Diğer önemli mesele ise yanı başımızda gerçekleşen Rojava devrimi! Graeber’in dikkat çektiği gibi, filozoflar tarihsel failliğin mümkün olduğunu açıkladıktan sonra aniden devrimler gerçekleşmeye başlamıştır. Ama gerçek devrimler ancak bir kaç yüz yıldır mümkün olabildi ve neredeyse her zaman başarısız oldular. Fakat Graeber’e göre son on yılın en yaratıcı devrimci hareketi olan Kürt hareketi, çok eski isyan geleneklerinden kök salarak, anarşik bir duruma nasıl ulaşıldığını, bugünün dünyasından devrimin nasıl işleyebileceğini anlamamızı sağladı. Kendi ifadesiyle:

“Çünkü devletin bir anda ortadan kalktığı bir ayaklanma anı yaşamayacağız. Bu, tarihsel olarak benzersiz olan Rojava’ya bu kadar ilgi duymamın bir nedeni çünkü aynı insanlar ikili iktidar durumunun temelde her iki tarafını da yarattı. Şu anda Kuzeydoğu Suriye’de (halk, kaçınılmaz olarak “terörist” olarak etiketlendi ve soykırım saldırısına maruz kaldı), hem yukarıdan aşağı hem de aşağıdan yukarıya bir yapıya sahip. Birincisi, uluslararası toplumla ve orada devlet gibi görünen bir şey olmasını bekleyen insanlarla, bakanlarla, parlamentoyla vb ilgilenebilirler ve aşağıdan yukarıya, sadece birkaç yüz kişiyle başlayan iç içe geçmiş meclislere dayanan kurucu bir doğrudan demokrasi biçimiyle de ilgilenebilirler.”
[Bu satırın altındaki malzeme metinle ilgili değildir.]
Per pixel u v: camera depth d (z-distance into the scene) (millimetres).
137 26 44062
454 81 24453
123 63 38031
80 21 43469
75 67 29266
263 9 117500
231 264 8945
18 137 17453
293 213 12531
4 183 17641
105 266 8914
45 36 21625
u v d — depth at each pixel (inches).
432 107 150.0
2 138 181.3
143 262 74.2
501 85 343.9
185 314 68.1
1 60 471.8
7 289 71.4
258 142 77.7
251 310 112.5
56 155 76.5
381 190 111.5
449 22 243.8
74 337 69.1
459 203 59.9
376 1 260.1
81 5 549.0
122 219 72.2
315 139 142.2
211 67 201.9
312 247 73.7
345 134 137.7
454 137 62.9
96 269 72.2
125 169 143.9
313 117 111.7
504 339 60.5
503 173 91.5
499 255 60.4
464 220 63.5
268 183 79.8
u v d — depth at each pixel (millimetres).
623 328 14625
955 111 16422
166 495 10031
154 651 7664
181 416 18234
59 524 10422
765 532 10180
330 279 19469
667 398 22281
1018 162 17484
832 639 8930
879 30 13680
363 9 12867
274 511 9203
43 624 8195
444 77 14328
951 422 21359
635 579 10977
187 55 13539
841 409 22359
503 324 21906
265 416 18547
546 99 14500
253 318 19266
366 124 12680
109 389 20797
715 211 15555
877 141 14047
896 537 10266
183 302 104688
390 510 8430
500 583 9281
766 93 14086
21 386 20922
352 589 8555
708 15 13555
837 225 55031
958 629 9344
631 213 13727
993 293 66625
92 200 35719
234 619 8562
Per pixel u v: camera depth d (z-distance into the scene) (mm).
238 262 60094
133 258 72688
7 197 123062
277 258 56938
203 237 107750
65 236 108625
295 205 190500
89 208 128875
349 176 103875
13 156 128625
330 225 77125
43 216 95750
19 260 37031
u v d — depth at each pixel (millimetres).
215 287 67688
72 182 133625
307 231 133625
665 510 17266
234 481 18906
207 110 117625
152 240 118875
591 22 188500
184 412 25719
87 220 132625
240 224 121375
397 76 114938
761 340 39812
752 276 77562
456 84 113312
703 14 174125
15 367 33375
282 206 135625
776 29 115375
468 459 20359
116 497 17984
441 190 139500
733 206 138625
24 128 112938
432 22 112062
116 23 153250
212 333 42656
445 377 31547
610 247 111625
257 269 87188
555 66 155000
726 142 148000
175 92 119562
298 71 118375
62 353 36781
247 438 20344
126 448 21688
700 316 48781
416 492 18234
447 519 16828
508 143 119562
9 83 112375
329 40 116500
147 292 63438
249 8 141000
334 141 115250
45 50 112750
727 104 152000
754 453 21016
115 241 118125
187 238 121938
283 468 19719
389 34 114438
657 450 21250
Bu Graeber’in “ikili egemenlik” olarak tanımladığı kavramdır ve geleceğin ütopyalarına yön verebilecek bir fikri içinde barındırır. Zamanımızın en önemli ve en etkili düşünürlerinden ve militan aydınlarından biri olan Graeber fikriyatına kestirme bir yol sunduğu için bu kitabı devrimci şiddetle tavsiye ediyorum.